-- YOUR OBJECTIVE --
A faithful copy of each entry below is expected, with the images removed.

-- DATASET RECORDS --
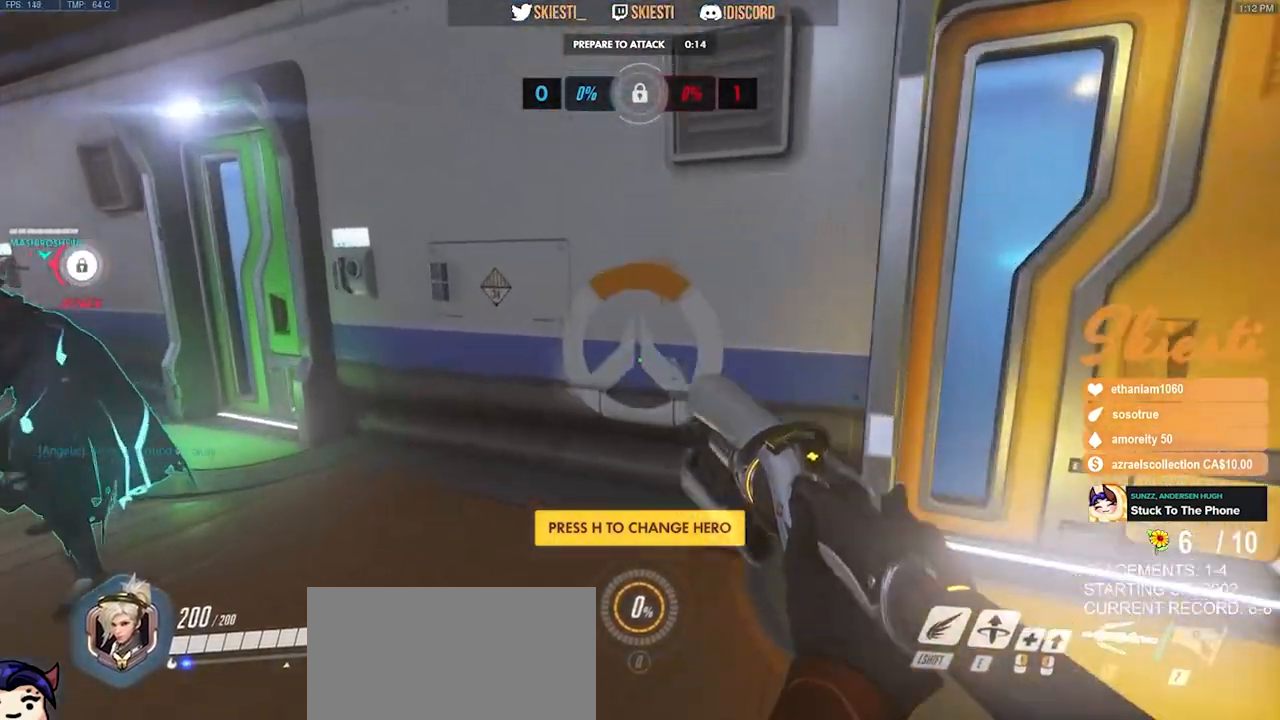
{"keys": ["w"], "mouse": [], "events": []}
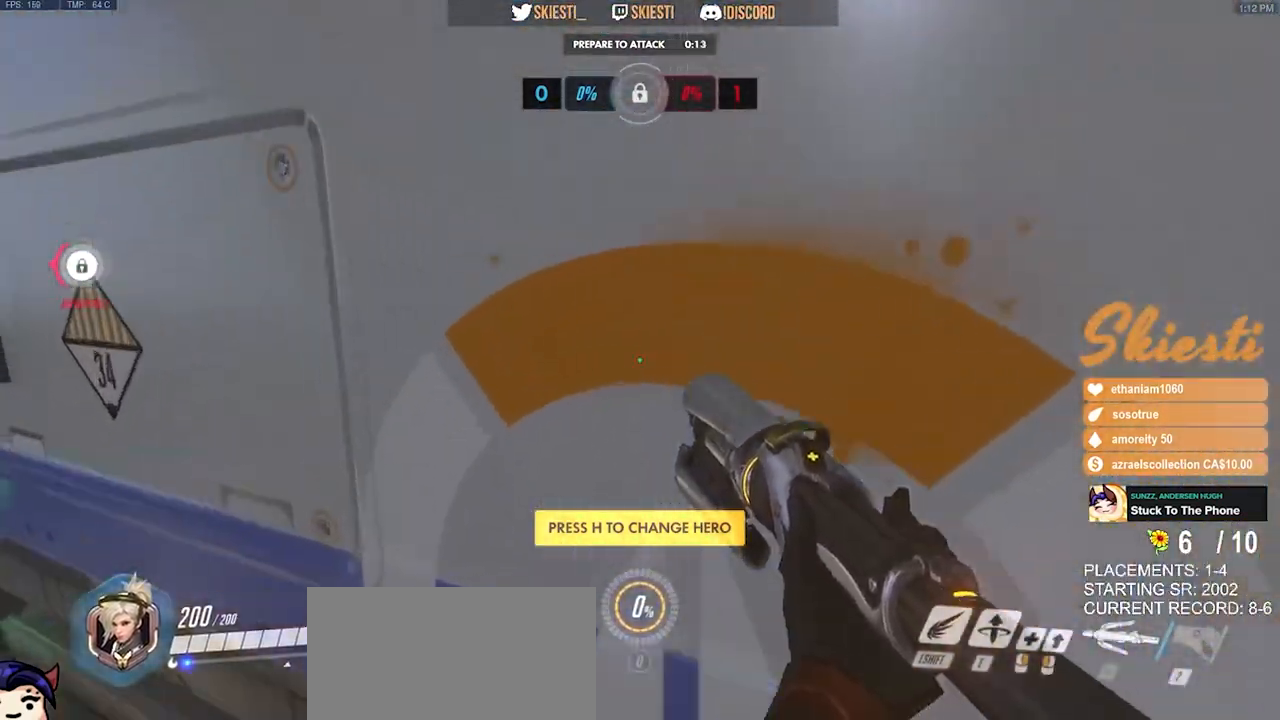
{"keys": ["w"], "mouse": [], "events": []}
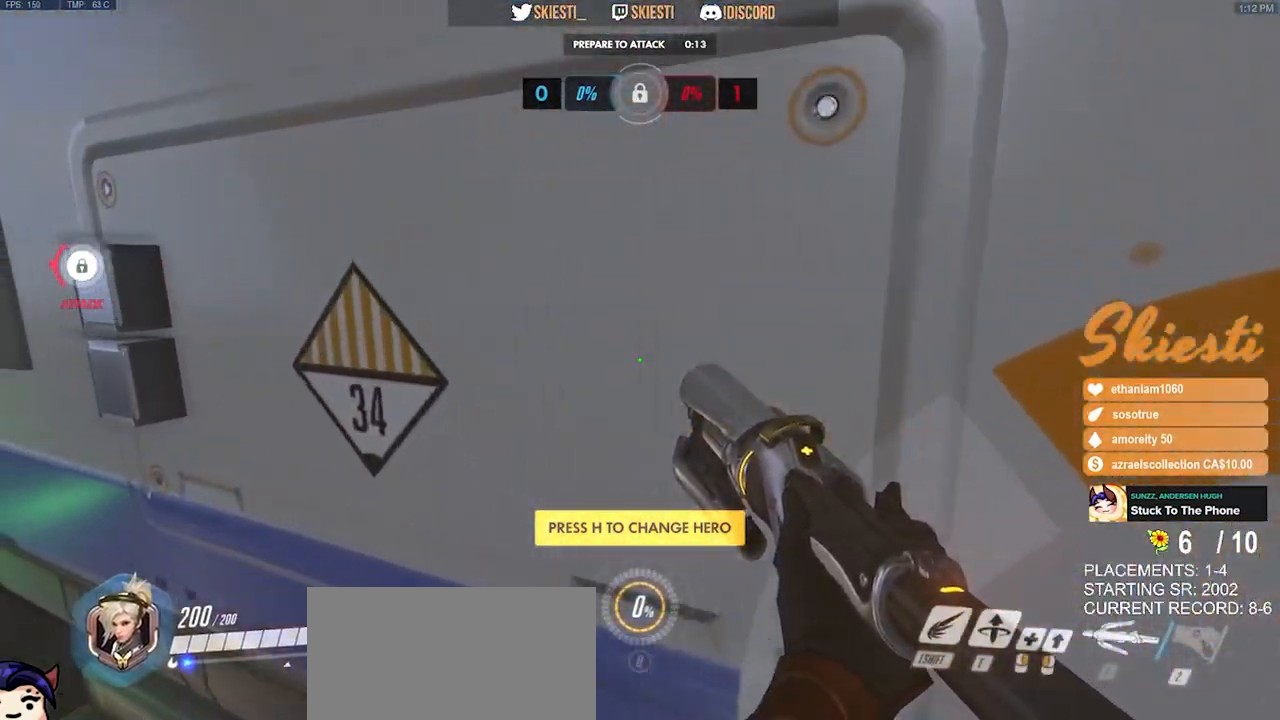
{"keys": ["w"], "mouse": [], "events": [[34, "a", "down"], [184, "a", "up"]]}
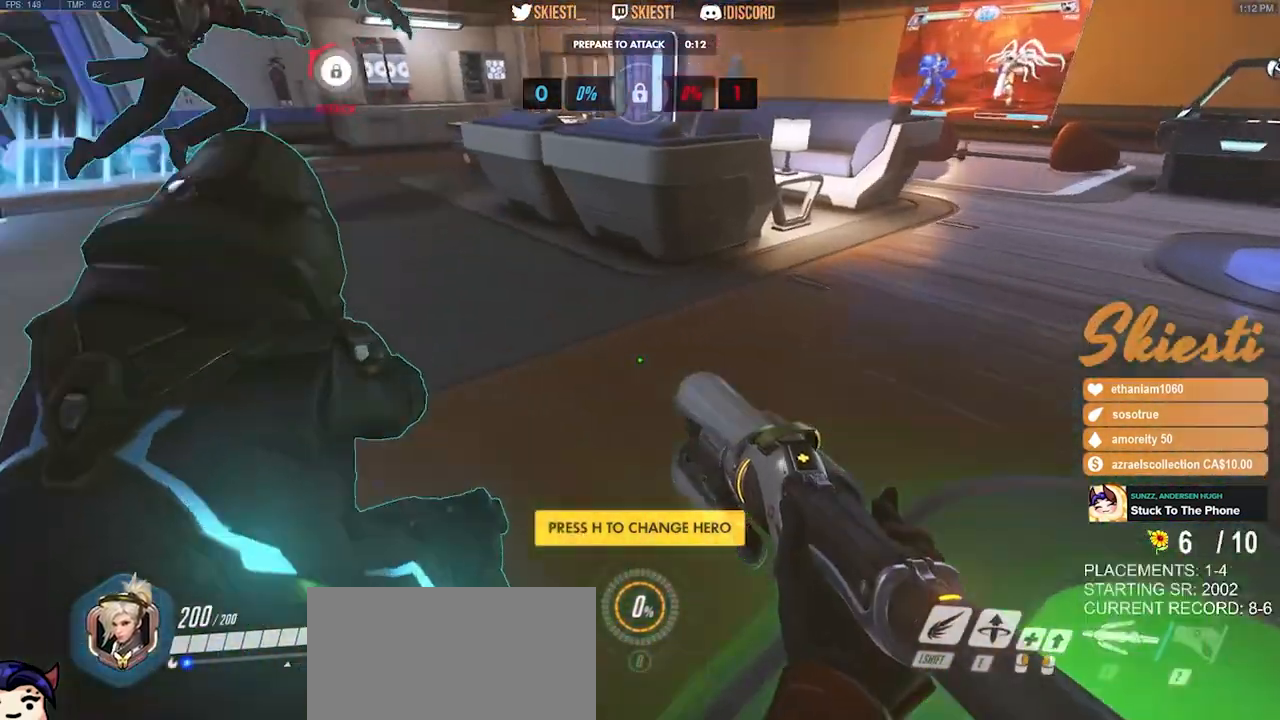
{"keys": ["w"], "mouse": [], "events": [[84, "space", "down"], [284, "space", "up"]]}
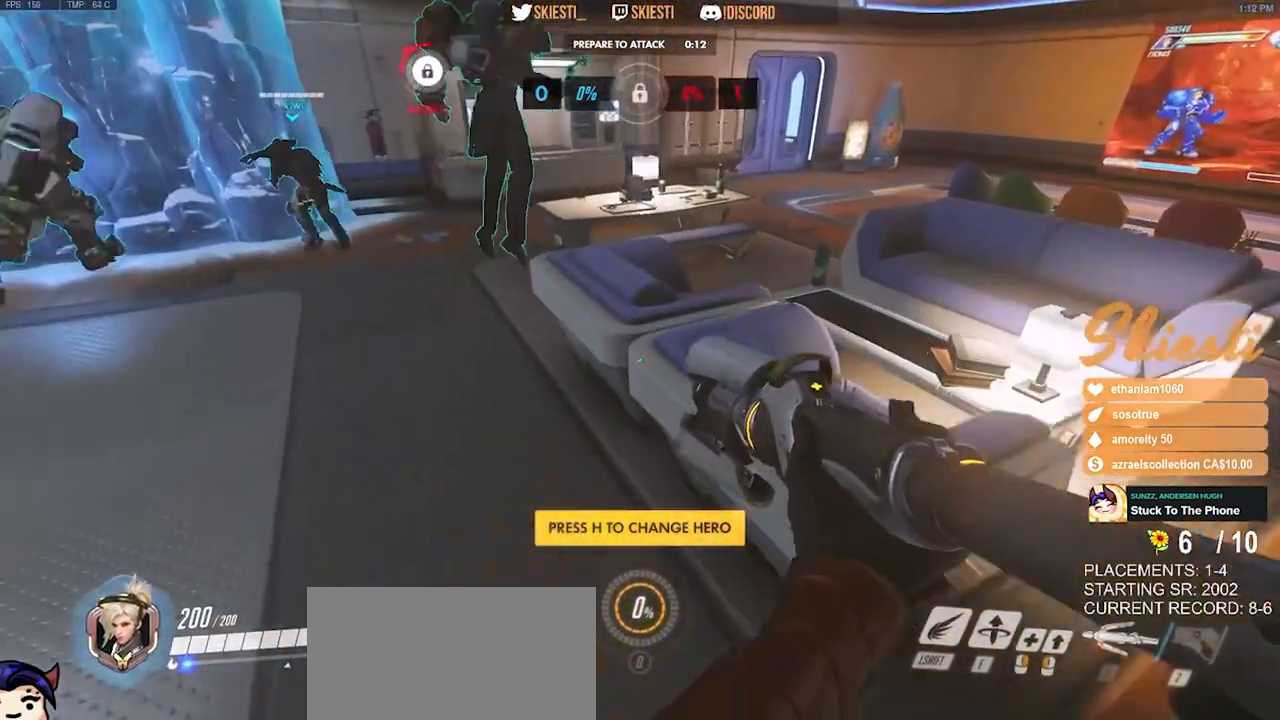
{"keys": ["w"], "mouse": [], "events": []}
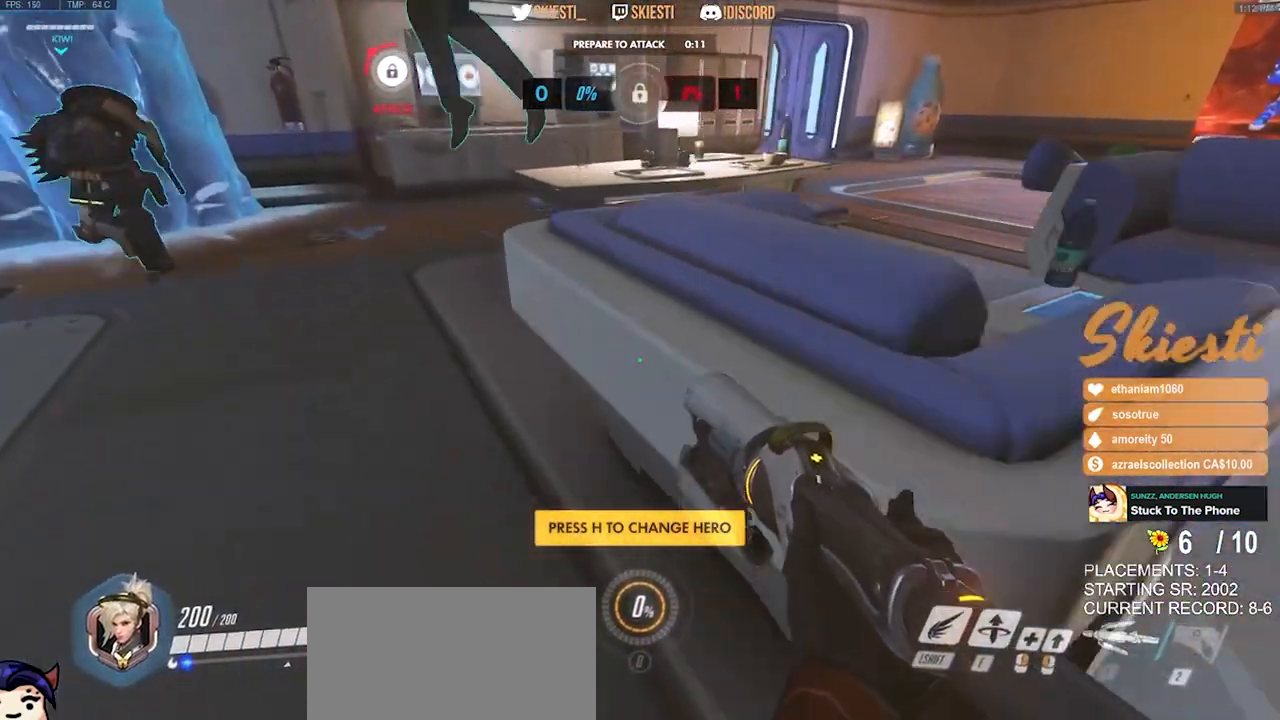
{"keys": ["d", "w"], "mouse": [], "events": [[234, "d", "down"]]}
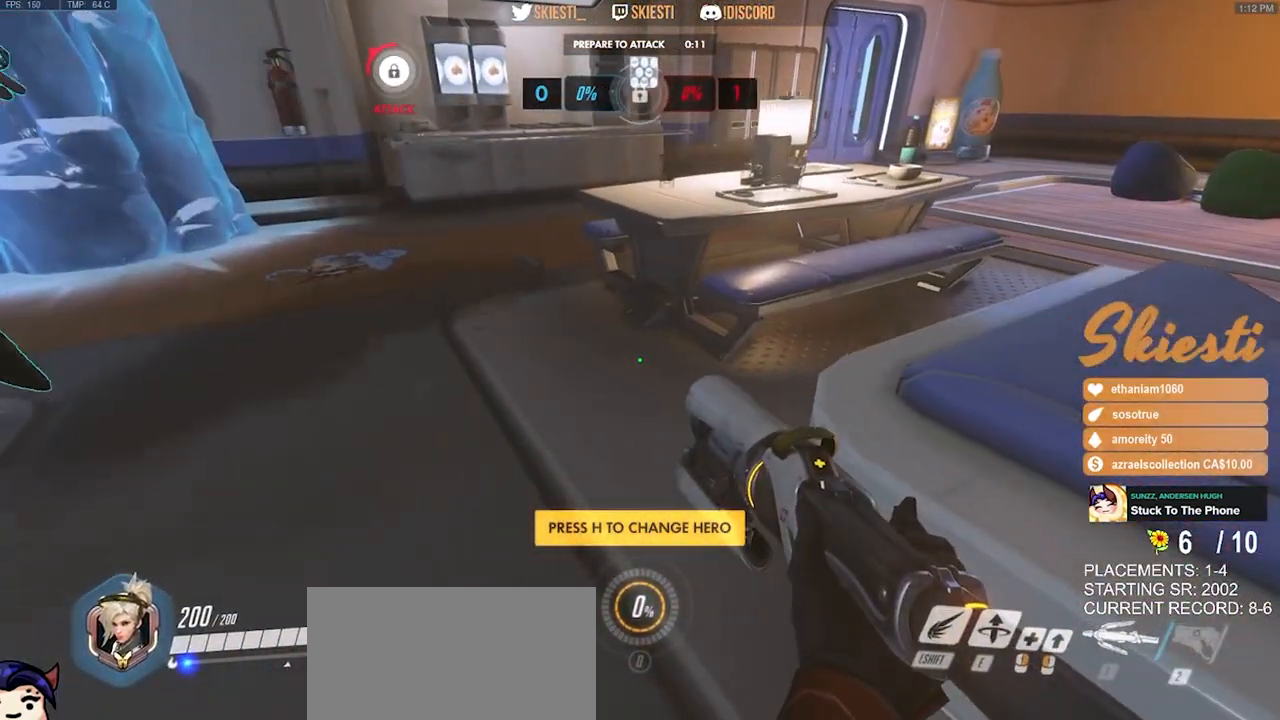
{"keys": ["d", "w"], "mouse": [], "events": [[217, "space", "down"], [417, "space", "up"]]}
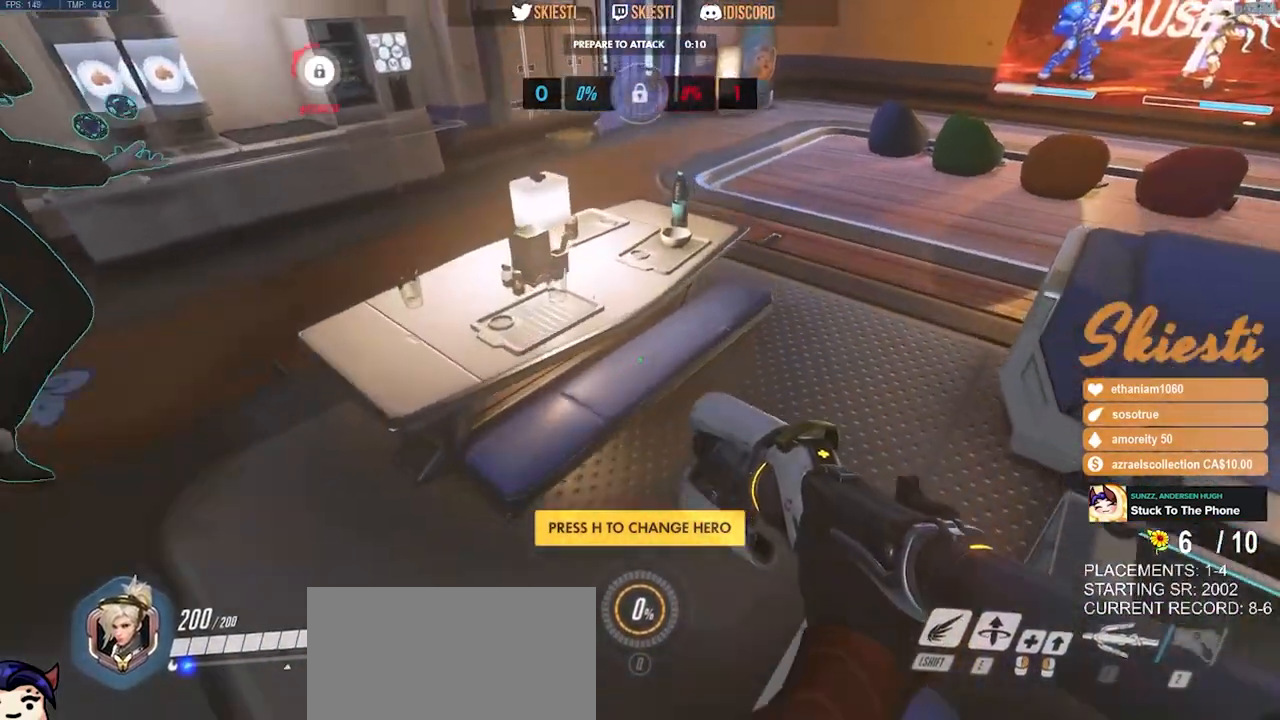
{"keys": ["d", "space"], "mouse": [], "events": [[417, "space", "down"], [417, "w", "up"]]}
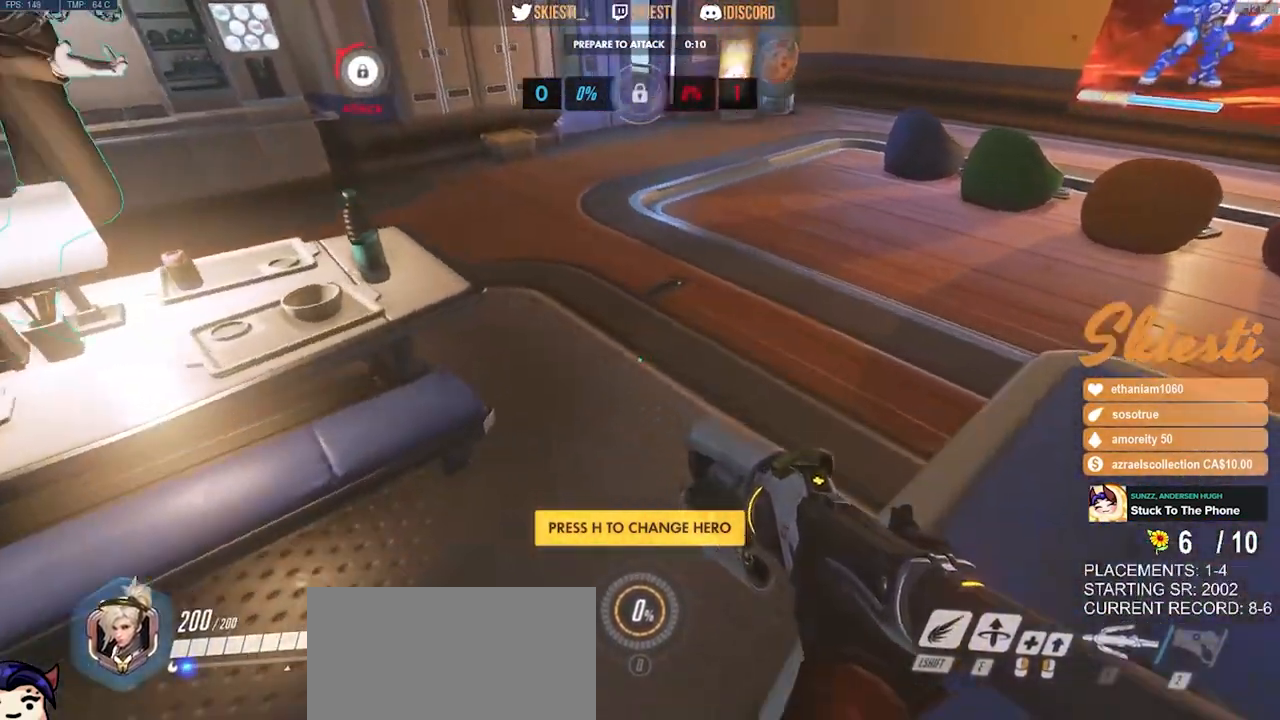
{"keys": ["a", "s"], "mouse": [], "events": [[100, "space", "up"], [317, "s", "down"], [434, "d", "up"], [467, "a", "down"]]}
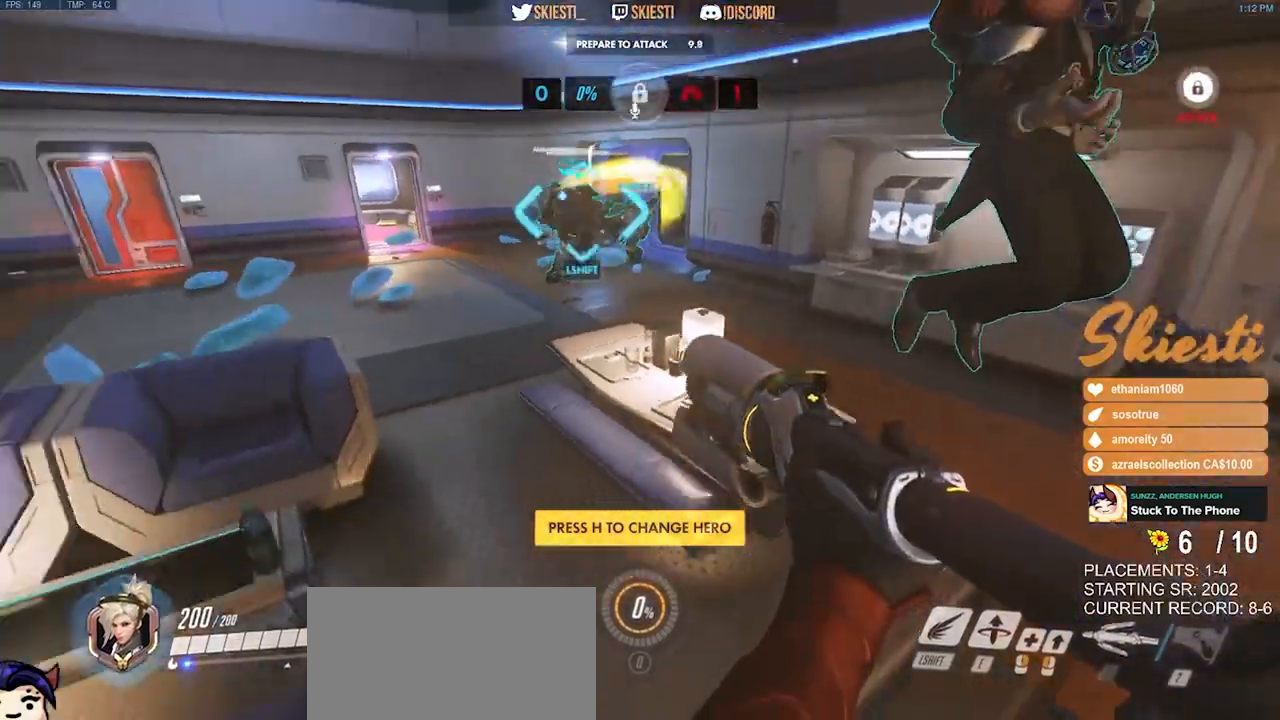
{"keys": ["a", "space", "w"], "mouse": [], "events": [[50, "s", "up"], [400, "w", "down"], [417, "space", "down"]]}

-- ANSWER SECTION --
{"keys": ["w"], "mouse": [], "events": []}
{"keys": ["w"], "mouse": [], "events": []}
{"keys": ["w"], "mouse": [], "events": [[34, "a", "down"], [184, "a", "up"]]}
{"keys": ["w"], "mouse": [], "events": [[84, "space", "down"], [284, "space", "up"]]}
{"keys": ["w"], "mouse": [], "events": []}
{"keys": ["d", "w"], "mouse": [], "events": [[234, "d", "down"]]}
{"keys": ["d", "w"], "mouse": [], "events": [[217, "space", "down"], [417, "space", "up"]]}
{"keys": ["d", "space"], "mouse": [], "events": [[417, "space", "down"], [417, "w", "up"]]}
{"keys": ["a", "s"], "mouse": [], "events": [[100, "space", "up"], [317, "s", "down"], [434, "d", "up"], [467, "a", "down"]]}
{"keys": ["a", "space", "w"], "mouse": [], "events": [[50, "s", "up"], [400, "w", "down"], [417, "space", "down"]]}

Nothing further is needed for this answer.